Makna dari kidung dengan sebelas bait itu pun dituangkan dalamteaterikal yang ditampilkan. Pesan penguatan jiwa ini terlihat saat sosok anak kecil tersebut menari dan menarik kain putih di sekeliling Dayu Ani. Anak kecil tersebut diandaikan sebagai jiwa yang datang dan kain putih diandaikan sebagai tali pusar. Aksi itu menggambarkan bagaimana sang ibu lewat tali pusarnya memberi nutrisi dan melindungi anaknya, bahkan sampai dia mandiri. “Lewat festival ini, saya harap semoga kita bisa hidup saling berdampingan dengan alam nyata, tidak nyata, dan semesta,” harapnya.

Malam pun dilanjutkan dengan sesi jamming bertema Papua. Kacir, salah satu penyanyi di stage Uma menyanyikan beberapa lagu berbahasa Papua. Diantaranya bercerita hal yang sederhana, yaitu menggoda perempuan berbaju polkadot yang terlihat berjalan mondar-mandir. “Nona kalau tidak punya rumah, mending ke rumah saya saja,” celetuknya dan disambut tawa para penonton. Selanjutnya, lagu yang ia bawakan menceritakan tentang perjalanan ke kampungnya di pelosok Papua yang panjang dan berat. Terakhir adalah lagu Yamko Rambe Yamko, dimana para penari berbaju tradisional Papua mengajak penonton untuk ikut menari bersama di tengah penampilan.
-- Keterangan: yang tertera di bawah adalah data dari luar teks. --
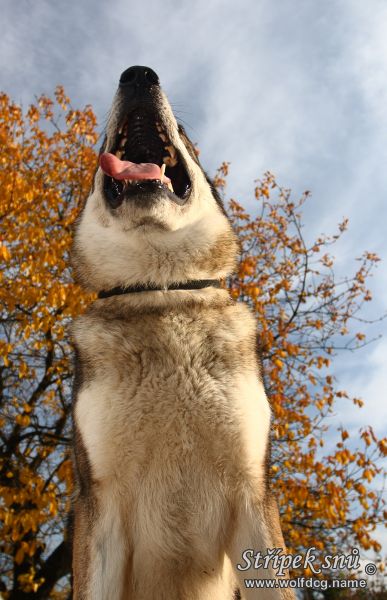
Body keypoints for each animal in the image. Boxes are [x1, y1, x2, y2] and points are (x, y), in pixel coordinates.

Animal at [70, 65, 294, 600]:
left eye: (187, 134)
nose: (137, 74)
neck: (161, 289)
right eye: (98, 143)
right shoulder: (99, 509)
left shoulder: (254, 493)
Closing night Festival Tepi Sawah juga dimeriahkan oleh Bonita, Bhismo, Iqua, dan FRC dalam sesi Folklore. Disini, mereka membawakan lagu-lagu tradisional dari penjuru nusantara seperti Kicir-Kicir, Rasa Sayange, dan Ampar-Ampar Pisang. Balawan, gitaris handal asal Gianyar juga hadir dan sempat mengisi workshop Irama Bali di sore harinya, lalu jamming berkolaborasi dengan Made Ciaaattt di malam harinya.